How to complete this task:
Rewrite the listing below with every "series" changed to "data set" and everything else left unchanged. Omit the pictures.

Records for this exercise:
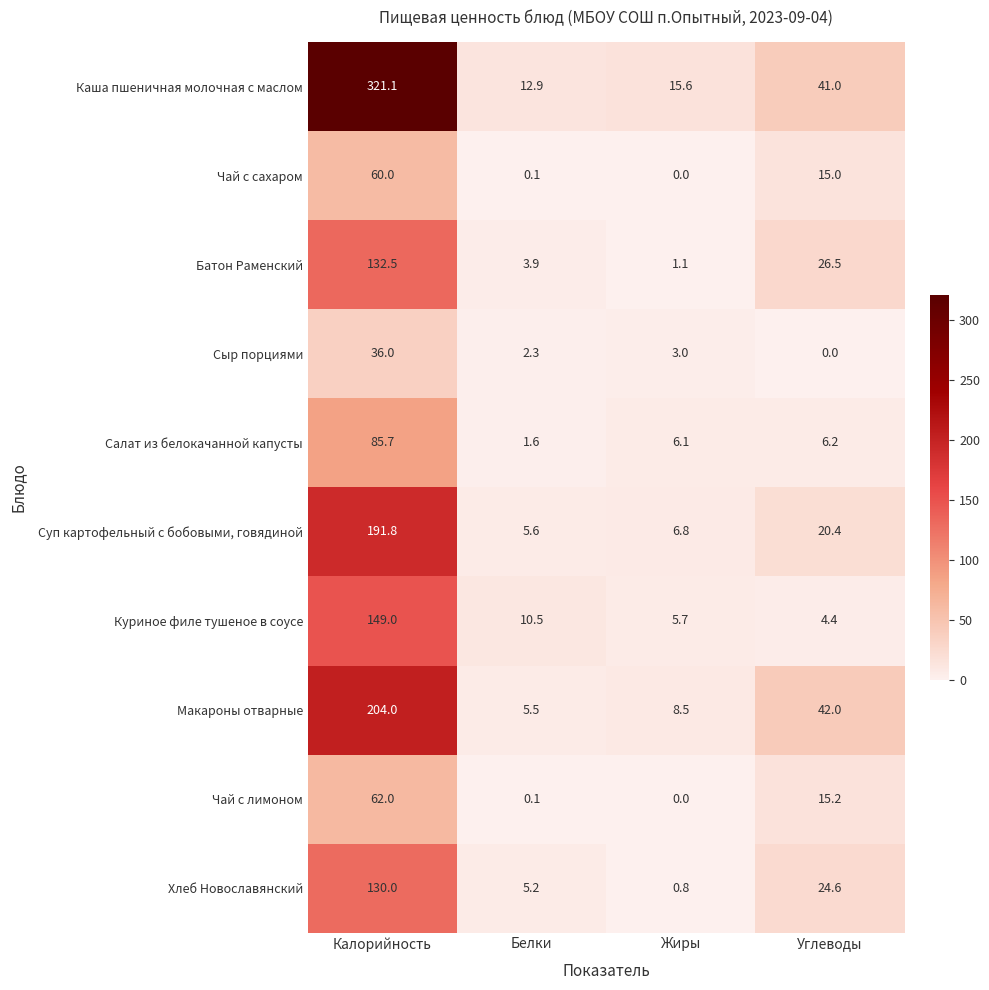

Which series has the widest spread of values?

Каша пшеничная молочная с маслом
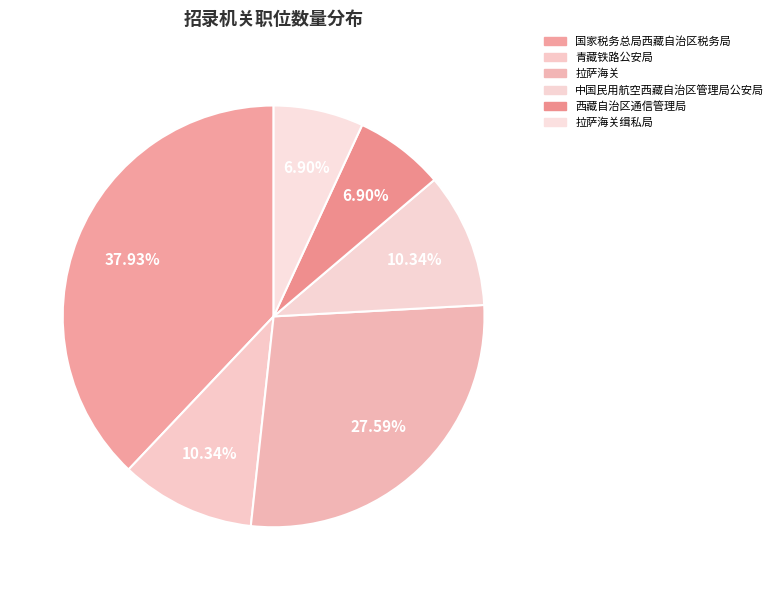

What is the smallest slice in the pie chart?

西藏自治区通信管理局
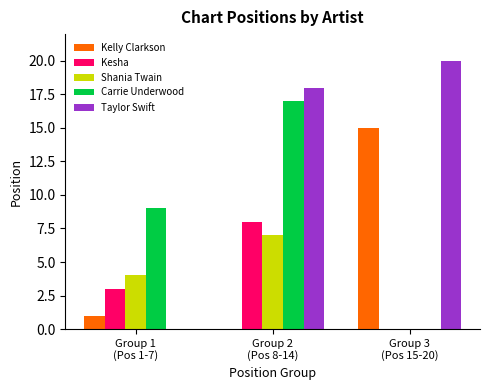

What are all the series names shown in the legend?

Kelly Clarkson, Kesha, Shania Twain, Carrie Underwood, Taylor Swift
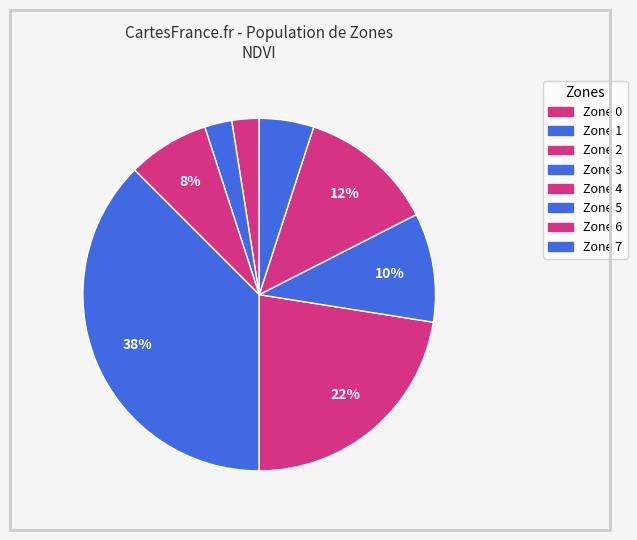

Is it true that Zone 4 is 37% of the pie?

False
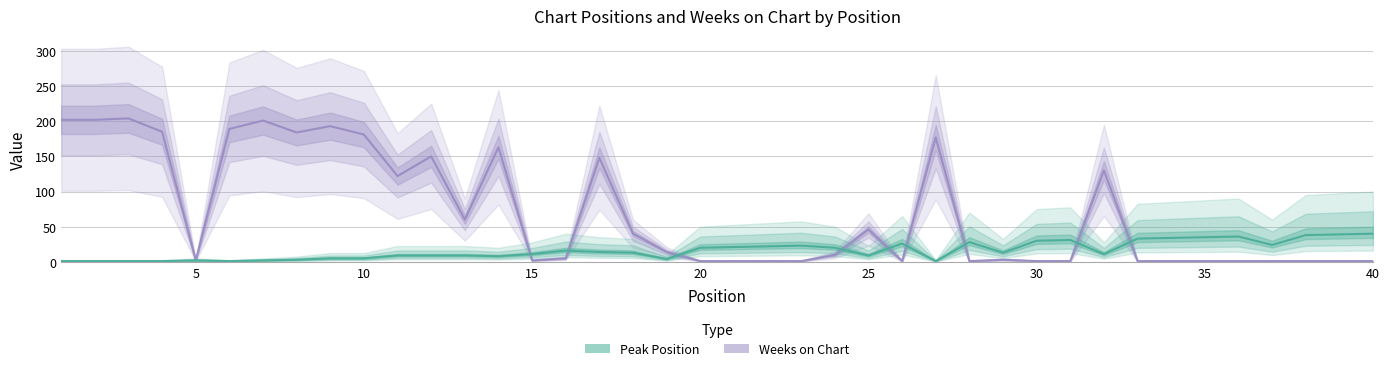

Reading left to right, what are all the values shown in this chart?

Peak Position: 1	1	1	1	2	1	2	3	5	5	9	9	9	8	11	16	14	13	4	20	21	22	23	20	9	26	1	28	13	30	31	11	33	34	35	36	24	38	39	40
Weeks on Chart: 202	202	204	185	2	189	201	184	193	181	122	150	60	163	2	5	148	40	14	1	1	1	1	10	46	1	177	1	3	1	1	130	1	1	1	1	1	1	1	1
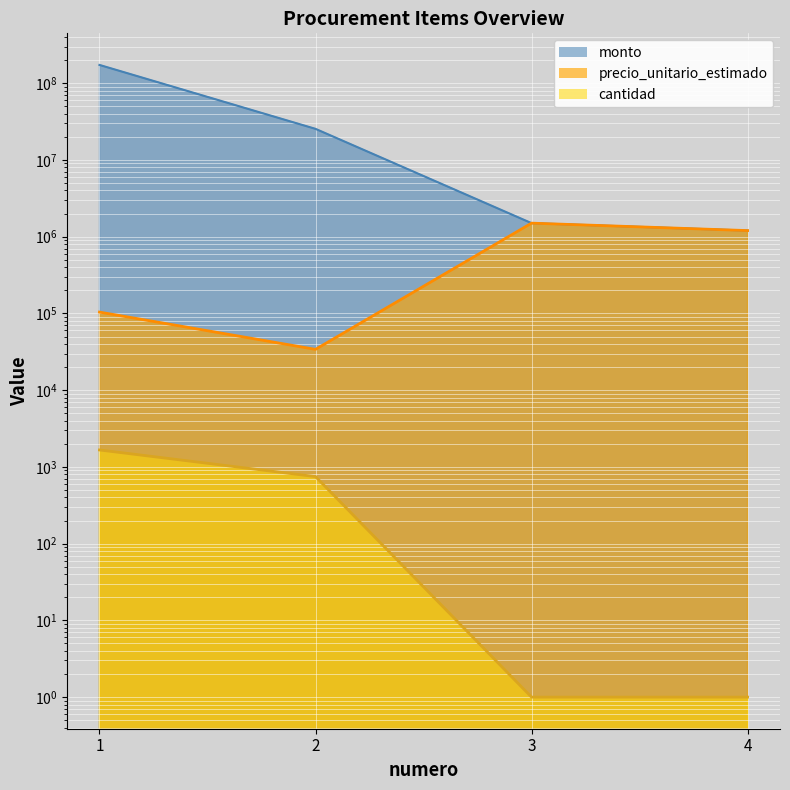

Between 4 and 3, which is larger?

3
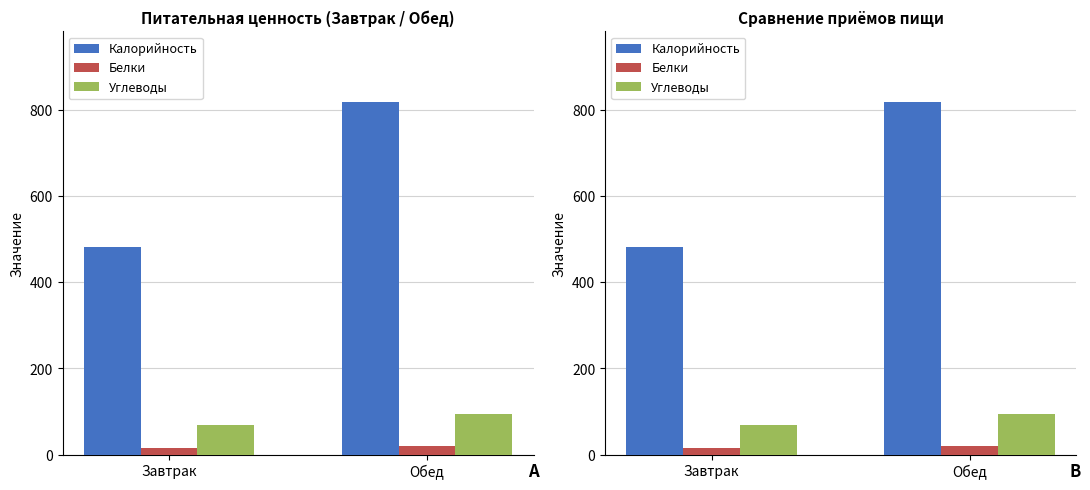

At Обед, list the series in order from largest to smallest.

Калорийность, Углеводы, Белки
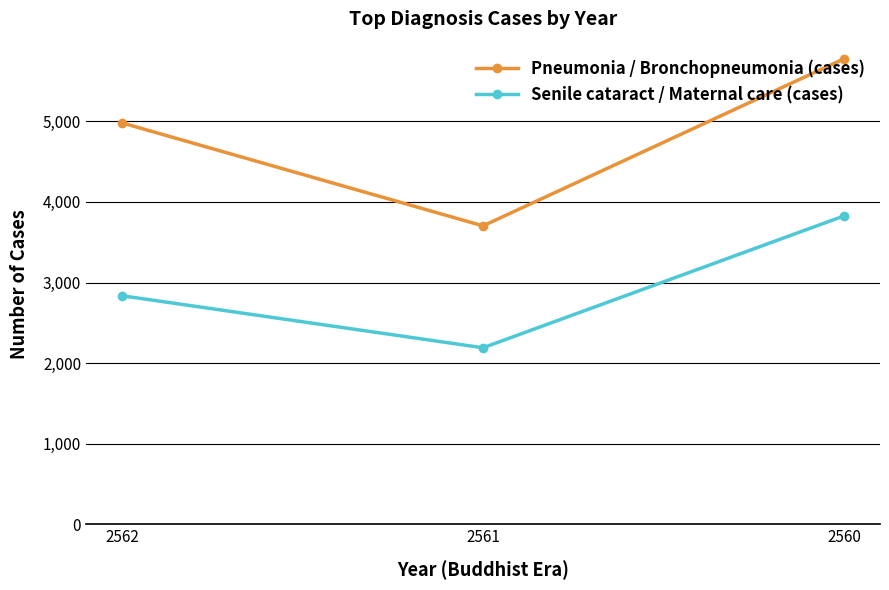

Rank the categories by Pneumonia / Bronchopneumonia (cases) value from highest to lowest.

2560, 2562, 2561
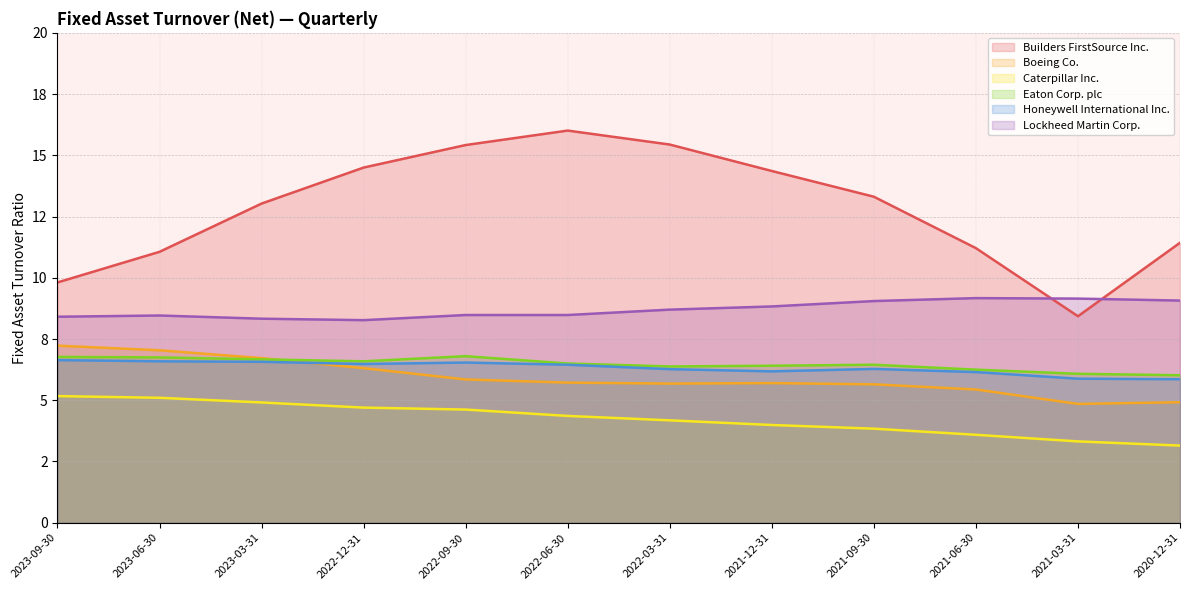

Does the chart have visible grid lines?

Yes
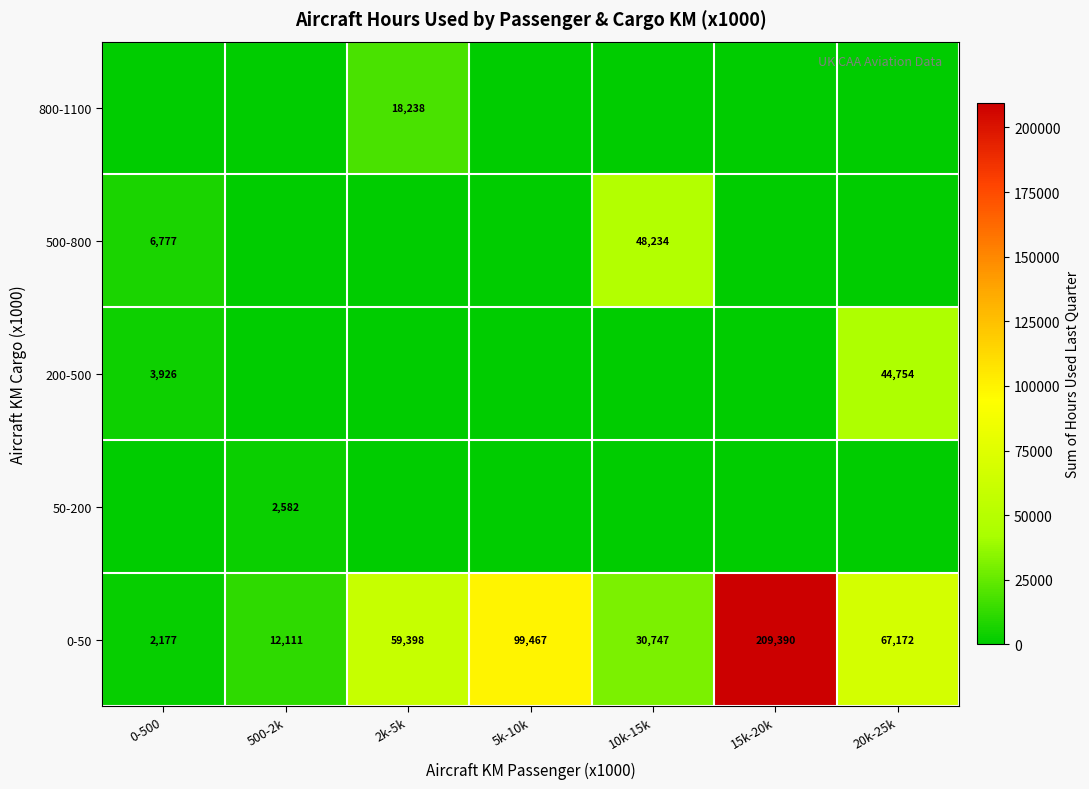

What is the lowest value of the 0-50 series?

2177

Task result:
Which data set has the widest spread of values?

Каша пшеничная молочная с маслом

What is the smallest slice in the pie chart?

西藏自治区通信管理局

What are all the data set names shown in the legend?

Kelly Clarkson, Kesha, Shania Twain, Carrie Underwood, Taylor Swift

Is it true that Zone 4 is 37% of the pie?

False

Reading left to right, what are all the values shown in this chart?

Peak Position: 1	1	1	1	2	1	2	3	5	5	9	9	9	8	11	16	14	13	4	20	21	22	23	20	9	26	1	28	13	30	31	11	33	34	35	36	24	38	39	40
Weeks on Chart: 202	202	204	185	2	189	201	184	193	181	122	150	60	163	2	5	148	40	14	1	1	1	1	10	46	1	177	1	3	1	1	130	1	1	1	1	1	1	1	1

Between 4 and 3, which is larger?

3

At Обед, list the data set in order from largest to smallest.

Калорийность, Углеводы, Белки

Rank the categories by Pneumonia / Bronchopneumonia (cases) value from highest to lowest.

2560, 2562, 2561

Does the chart have visible grid lines?

Yes

What is the lowest value of the 0-50 data set?

2177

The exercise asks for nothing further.